Going beyond simple SWR tests, measurements of antenna patterns were made of the N9TAX single band 2m rollup 2BCX SlimJim style antenna plus other checks for stray currents that tell the real story of antenna performance.


The N9TAX 2m antenna works pretty darn well yielding a free space H-plane gain a bit over 2 dBi plus or minus the usual small J antenna gain perturbations. This agrees well with models for J style antennas (traditional J, G2BCX SlimJim, whatever). I was suspicious of the ferrite choke working at VHF, but testing confirms it does mitigate current flow back down the feed line – a surprising and very happy finding. The conclusion of VHF performance is the N9TAX 2m antenna is as good as any standalone dipole in free space with inconsequential interactions with the feed line to spoil things. This is the best an antenna of this length can be and N9TAX nails it.

N9TAX VHF SlimJim Gain Plot

The gain of the Slim Jim antenna matches that of a reference dipole in laboratory conditions.

The N9TAX VHF Slim Jim against a reference dipole.

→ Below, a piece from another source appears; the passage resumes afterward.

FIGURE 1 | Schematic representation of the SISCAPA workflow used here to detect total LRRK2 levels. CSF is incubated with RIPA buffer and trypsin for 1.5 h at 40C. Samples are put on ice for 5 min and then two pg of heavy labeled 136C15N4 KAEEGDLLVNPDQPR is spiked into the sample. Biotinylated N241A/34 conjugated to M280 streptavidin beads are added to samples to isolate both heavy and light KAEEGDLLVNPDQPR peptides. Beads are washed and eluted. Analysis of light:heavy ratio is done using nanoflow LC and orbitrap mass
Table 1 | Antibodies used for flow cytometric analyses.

The single band model at its 3rd harmonic

If you can deal with a bit higher SWR at the UHF frequency, this single band model will offer some capability at the 3rd harmonic for 440 operation with reduced broadside gain and significant energy both above and below the antenna’s waist. Not wonderful or optimal, but likely better than an HT’s rubber duck antenna.

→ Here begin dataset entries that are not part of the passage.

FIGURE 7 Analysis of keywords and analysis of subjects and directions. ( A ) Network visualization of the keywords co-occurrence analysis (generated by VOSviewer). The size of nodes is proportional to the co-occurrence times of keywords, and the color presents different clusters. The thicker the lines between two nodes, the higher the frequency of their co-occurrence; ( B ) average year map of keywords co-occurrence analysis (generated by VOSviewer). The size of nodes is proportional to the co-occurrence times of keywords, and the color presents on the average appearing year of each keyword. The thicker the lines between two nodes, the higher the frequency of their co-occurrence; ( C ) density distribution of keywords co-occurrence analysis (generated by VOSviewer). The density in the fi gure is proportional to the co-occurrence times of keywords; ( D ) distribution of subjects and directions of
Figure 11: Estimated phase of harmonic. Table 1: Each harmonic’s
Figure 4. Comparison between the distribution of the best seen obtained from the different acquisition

Fantastic. The attention to detail is obvious. The heatshink placement is logical, gives a polished look and makes his weather resistant claims 100% believable. The little built-in Velcro strap for holding the bundle together during stowage is functional and brilliant. Yes anyone can build one of these for much less money, but N9TAX’s value added improvements and features justify the price.

Custom tuning available

The N9TAX web site states this single band model can be custom made for frequencies between 136 to 999 MHz. This is no doubt true as N9TAX has obvious experience tuning these models to perfection although we expect geometric realities will be problematic at the higher frequencies. Keep in mind our testing reveals the ferrite stops functioning as a choke somewhere between 160 MHz and 440 MHz therefore expect copious feed line radiation for anything other than VHF use.

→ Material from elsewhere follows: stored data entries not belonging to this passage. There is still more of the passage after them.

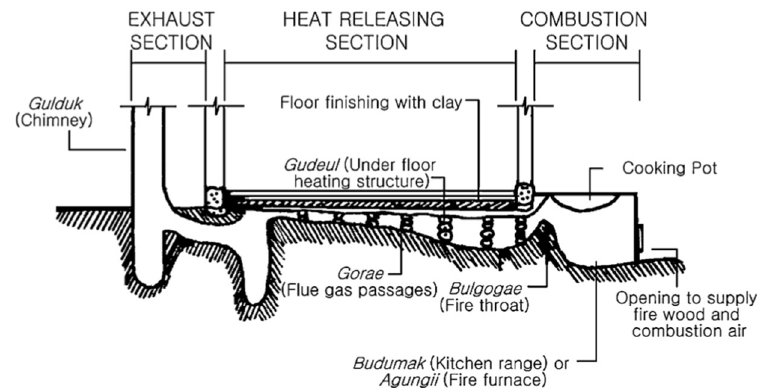
Figure A1. Structure of the traditional Ondol (source: Yeo et al., 2003).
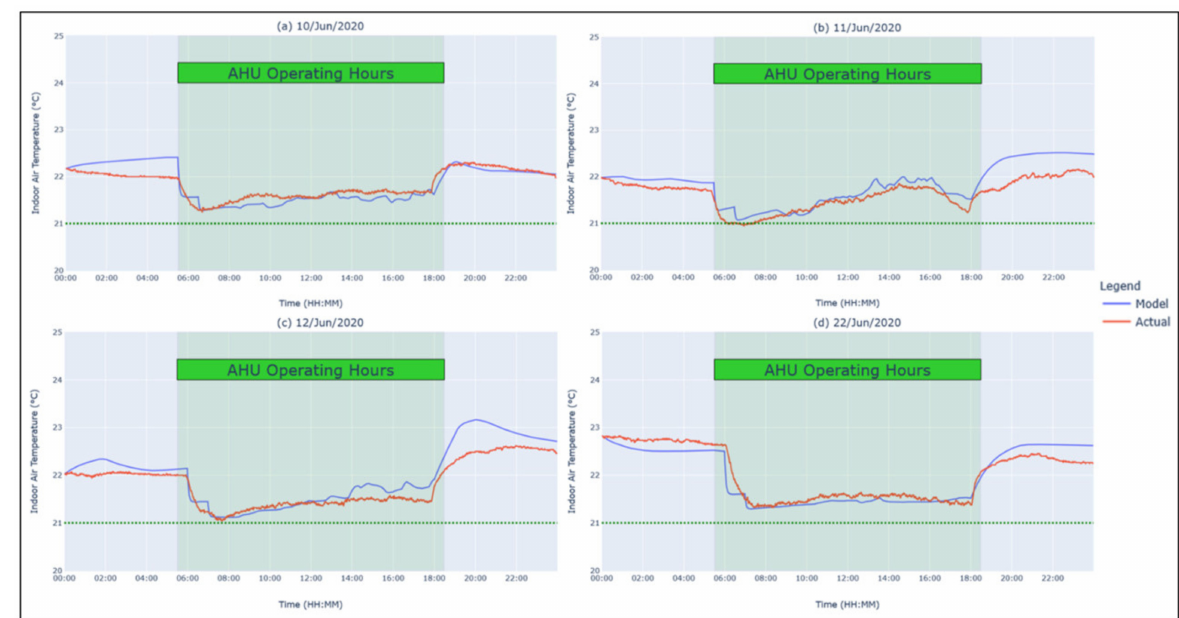
Figure 5. Illustration of model vs. empirical internal air temperatures for selected validation days: ( a ) 10/Jun/2020; ( b ) 11/Jun/2020; ( c ) 12/Jun/2020; ( d ) 22/Jun/2020, with AHU operating hours highlighted by green shaded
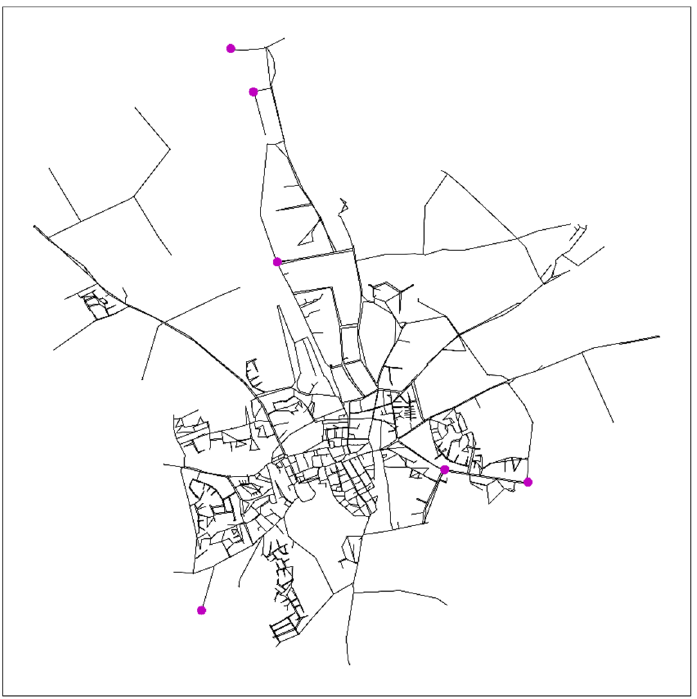
Figure 2. Illustration of the EPANET-model of the drinking water distribution network of City X. Connections to the utility’s transport network (modeled as reservoirs in the hydraulic model) are indicated by a magenta circle.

Custom cable/connector choice

Near the top of my favorite features of N9TAX antennas are the options available for cable lengths and connectors. My personal favorite is 16’ of RG58 with an SMA that when rolled up with the antenna portion isn’t much larger than my hand when stowed and deploys into a tree for an extremely effective aerial hence turning an HT into a much more capable communicator. This antenna and an HT can fit into the top flap pocket of a backpack making a portable solution that literally “packs” a punch.

Solid conductor limits use

A ladder line with stranded conductors, such as DX Engineering’s DXE-LL450, would be more appropriate for antennas intended for frequent deployment – aka backpackers. I’d pay $10 more for this improvement if given the option.


For VHF this antenna shines and provides great value for the fair price.

SlimJim high gain myth

While N9TAX obviously knows how to mechanically build an antenna exceptionally well, his “6db of gain” claim (note the lack of dBi or dBd or any statement of gain reference or conditions – i.e. freespace) on his sales web site www.2wayelectronix.com (retrieved August 16, 2016) and zero antenna patterns of any kind, simulated or measured is troubling. In his defense, the whole SlimJim 6 dB over something-or-other kerfuffle is a myth that just won’t go away and he is just another victim of it with his parroting of the obviously nonsensical gain claim of what is essentially a form of folded dipole. Quelling that myth on the Internet is like playing whack-a-mole, but vendors such as N9TAX are not helping. If you are selling antennas, you really need to confirm their performance if you are making performance claims (aka promises) in your sales literature.

SlimJim low gain myth

On the other hand, there is a loud and vocal consortium of so called “antenna experts” suggesting the J antenna and its variants can never better a 1/4 wave ground plane antenna despite crystal clear evidence to the contrary… provided there is, of course, containment of the well known and problematic RF currents on the feed line and conductive mounting structure.

N9TAX SlimJim – a classic dipole where you want it

The N9TAX single band antenna has no conductive mounting structure to worry about. The ferrite, for VHF at least, chokes the common mode feed line RF currents. This yields an end-fed vertical dipole with a freespace gain figure of just over 2 dBi wherever you can hang it. Nice!


One star off for not vetting or patterning your product. Another star off for making indefinite gain claims in your sales literature. One star back for producing a customizable, affordable and portable antenna that is an example of an exemplary VHF vertical dipole.